_Data extracts_
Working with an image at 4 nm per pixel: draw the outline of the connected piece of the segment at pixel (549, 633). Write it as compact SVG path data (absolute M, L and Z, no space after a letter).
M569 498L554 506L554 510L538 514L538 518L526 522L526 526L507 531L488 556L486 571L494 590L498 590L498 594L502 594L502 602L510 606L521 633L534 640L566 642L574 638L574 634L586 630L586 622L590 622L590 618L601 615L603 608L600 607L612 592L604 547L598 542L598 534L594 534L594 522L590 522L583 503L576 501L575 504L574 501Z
--
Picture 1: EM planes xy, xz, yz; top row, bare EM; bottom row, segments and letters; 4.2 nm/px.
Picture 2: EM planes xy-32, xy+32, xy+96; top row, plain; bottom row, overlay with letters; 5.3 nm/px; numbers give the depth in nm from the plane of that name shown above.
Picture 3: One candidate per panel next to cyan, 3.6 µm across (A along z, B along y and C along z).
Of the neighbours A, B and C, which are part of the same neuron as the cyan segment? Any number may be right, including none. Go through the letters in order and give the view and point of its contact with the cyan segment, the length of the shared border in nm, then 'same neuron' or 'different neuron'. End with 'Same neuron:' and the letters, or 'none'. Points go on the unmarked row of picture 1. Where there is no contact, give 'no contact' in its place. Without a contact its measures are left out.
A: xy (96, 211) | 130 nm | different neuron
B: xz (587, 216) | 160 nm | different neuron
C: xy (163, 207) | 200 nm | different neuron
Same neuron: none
==
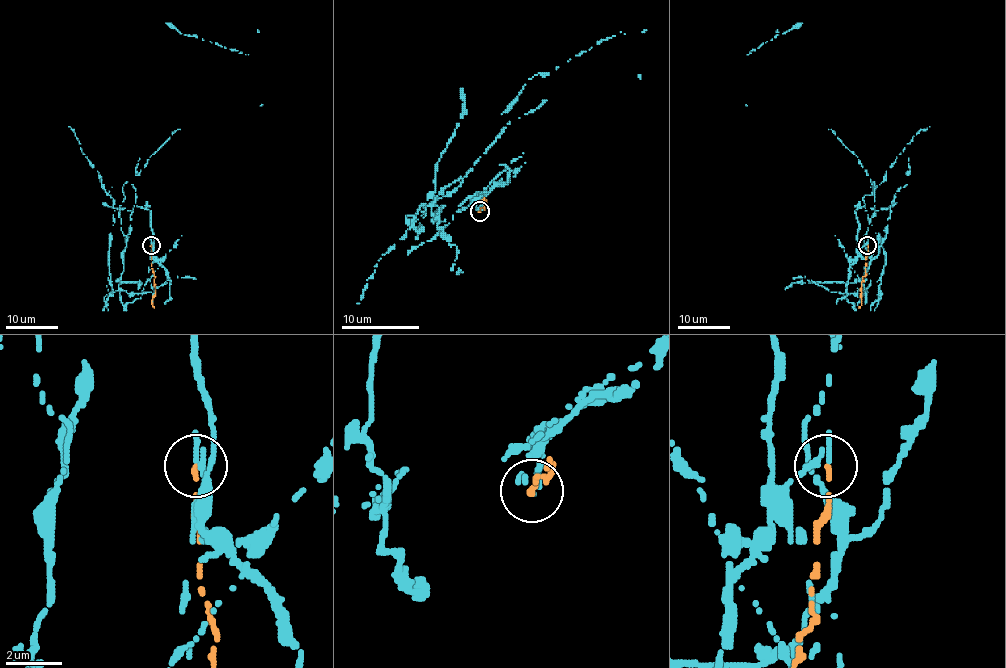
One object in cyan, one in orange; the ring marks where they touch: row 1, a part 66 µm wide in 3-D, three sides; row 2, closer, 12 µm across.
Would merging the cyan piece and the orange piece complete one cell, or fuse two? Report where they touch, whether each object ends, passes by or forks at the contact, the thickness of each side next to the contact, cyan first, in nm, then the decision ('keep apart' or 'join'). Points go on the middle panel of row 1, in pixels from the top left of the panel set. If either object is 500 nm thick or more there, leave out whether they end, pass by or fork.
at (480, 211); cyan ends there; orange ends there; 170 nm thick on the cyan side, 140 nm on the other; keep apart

_Problem to work on_
Taking the listing above as the source, transcribe only the lines starting at the line with "Picture 1: EM" and going through the line with "Picture 3: One", unaltered and with both ends included.

_Solution for this task_
Picture 1: EM planes xy, xz, yz; top row, bare EM; bottom row, segments and letters; 4.2 nm/px.
Picture 2: EM planes xy-32, xy+32, xy+96; top row, plain; bottom row, overlay with letters; 5.3 nm/px; numbers give the depth in nm from the plane of that name shown above.
Picture 3: One candidate per panel next to cyan, 3.6 µm across (A along z, B along y and C along z).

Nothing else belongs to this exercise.